Segundo a análise do Barómetro Informa D&B, desde 2013 que se regista uma tendência de crescimento e o ritmo tem vindo a aumentar face aos períodos homólogos anteriores (no primeiro e no segundo trimestres de 2015 cresceu 9,5% e 10,6%, respetivamente).

Até junho encerraram 6.541 empresas. Em termos de variação face ao período homólogo anterior, os encerramentos cresceram apenas 0,9%, com os dois primeiros trimestres de 2015 a apresentarem comportamentos distintos: no primeiro, os encerramentos desceram 6,9% e no segundo subiram 12,7%.

Dos encerramentos, houve 2359 insolvências, o que representou uma descida de 8% face ao período homólogo anterior.A maioria dos encerramentos no primeiro semestre de 2015 verifica-se em sociedades por quotas (4029 entidades). As sociedades unipessoais e as sociedades anónimas registaram 2178 e 189 encerramentos, respetivamente.

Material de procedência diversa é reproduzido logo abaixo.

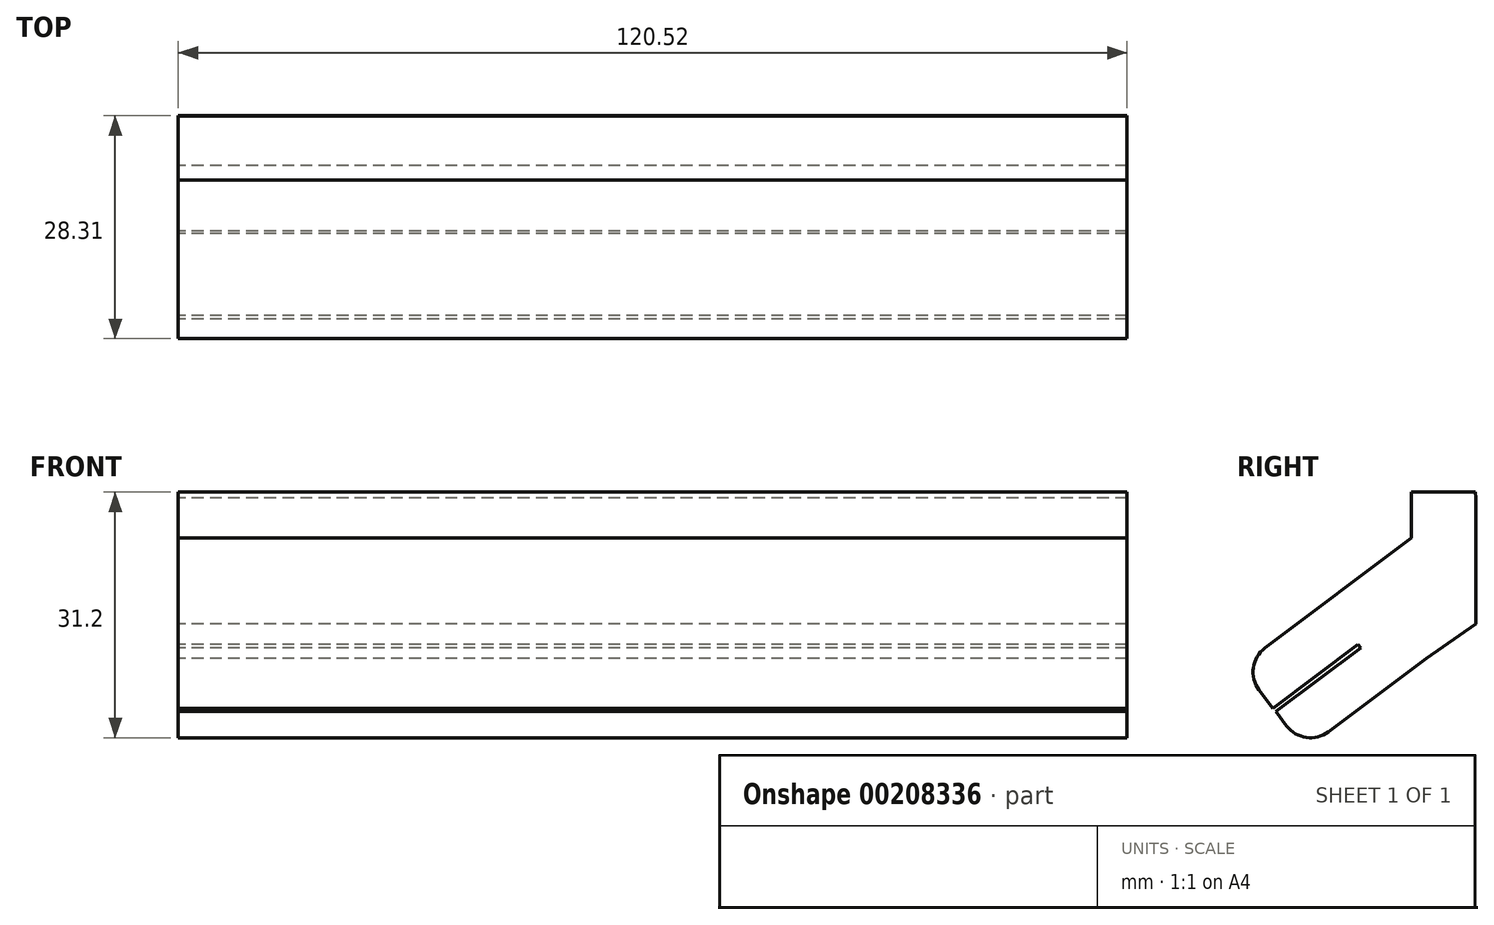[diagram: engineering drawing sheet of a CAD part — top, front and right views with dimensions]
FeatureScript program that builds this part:
annotation { "Feature Type Name" : "Feature", "Feature Type Description" : "" }
export const myFeature = defineFeature(function(context is Context, id is Id, definition is map)
    precondition{}
    {
        {
            var Q0;
            Q0=qCreatedBy(makeId("Right.planeOp"),FACE);
            var sketch = newSketch(context, id + "F0", { "sketchPlane" : qUnion([Q0])});
            skLineSegment(sketch, "E0", {"start": v(0, 16.25) * mm, "end": v(-21.67, 0) * mm});
            skLineSegment(sketch, "E1", {"start": v(-21.67, 0) * mm, "end": v(-17.62, -5.4) * mm});
            skLineSegment(sketch, "E2", {"start": v(-17.62, -5.4) * mm, "end": v(-6.8, 2.72) * mm});
            skLineSegment(sketch, "E3", {"start": v(-6.8, 2.72) * mm, "end": v(-6.47, 2.28) * mm});
            skLineSegment(sketch, "E4", {"start": v(-6.47, 2.28) * mm, "end": v(-17.23, -5.79) * mm});
            skLineSegment(sketch, "E5", {"start": v(-17.23, -5.79) * mm, "end": v(-13.6, -10.64) * mm});
            skLineSegment(sketch, "E6", {"start": v(-13.6, -10.64) * mm, "end": v(1.86, 0.96) * mm});
            skLineSegment(sketch, "E7", {"start": v(0, 16.25) * mm, "end": v(8.17, 5.35) * mm});
            skLineSegment(sketch, "E8", {"start": v(8.17, 5.35) * mm, "end": v(1.86, 0.96) * mm});
            skLineSegment(sketch, "E9", {"start": v(0, 16.25) * mm, "end": v(0, 22.09) * mm});
            skLineSegment(sketch, "E10", {"start": v(8.17, 5.35) * mm, "end": v(8.17, 21.35) * mm});
            skLineSegment(sketch, "E11", {"start": v(0, 22.09) * mm, "end": v(8.13, 22.09) * mm});
            skLineSegment(sketch, "E12", {"start": v(8.13, 22.09) * mm, "end": v(8.17, 21.35) * mm});
            skSolve(sketch);
        }
        {
            var Q0;
            Q0=makeQuery(id+"F0.imprint","IMPRINT",FACE,{"disambiguationData":[TD([[makeQuery(id+"F0.imprint","IMPRINT",EDGE,{"derivedFrom":sQuery(id+"F0.wireOp",EDGE,"E0")}),1.0]])]});
            var Q1;
            Q1=makeQuery(id+"F0.imprint","IMPRINT",FACE,{"disambiguationData":[TD([[makeQuery(id+"F0.imprint","IMPRINT",EDGE,{"derivedFrom":sQuery(id+"F0.wireOp",EDGE,"E7")}),1.0]])]});
            extrude(context, id + "F1", {"entities" : qUnion([Q0, Q1]), "depth" : 120.52 * mm});
        }
        {
            var Q0;
            Q0=makeQuery(id+"F1.opExtrude","SWEPT_EDGE",EDGE,{"disambiguationData":[OSD([sQuery(id+"F0.wireOp",EDGE,"E0"),sQuery(id+"F0.wireOp",EDGE,"E1")])]});
            var Q1;
            Q1=makeQuery(id+"F1.opExtrude","SWEPT_EDGE",EDGE,{"disambiguationData":[OSD([sQuery(id+"F0.wireOp",EDGE,"E5"),sQuery(id+"F0.wireOp",EDGE,"E6")])]});
            fillet(context, id + "F2", {"entities" : qUnion([Q0, Q1]), "radius" : 3.8 * mm, "tangentPropagation" : true, "allowEdgeOverflow" : false});
        }
    });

A maioria dos distritos apresentou um decréscimo no número de insolvências. Em termos absolutos, registaram maior número de insolvências os distritos de Lisboa, com 551 (menos 18,9% do que no período homólogo anterior), Porto, com 481 (menos 14,6%) e Braga, com 300 (mais 19%).

O Retalho, as Indústrias transformadoras e a Construção foram os setores com o maior número de insolvências (440, 406 e 399, respetivamente), mas em todos eles houve um decréscimo face a 2014 (menos 5,8%, 3,1% e 25,3%, respetivamente). Existem apenas quatro setores nos quais o número de insolvências aumentou, destacando-se o Alojamento e restauração, com 209 insolvências iniciadas (mais 7,2% face ao 1.º semestre de 2014).

Contas feitas, nasceram 2,5 empresas por cada empresa que encerrou nos primeiros seis meses do ano.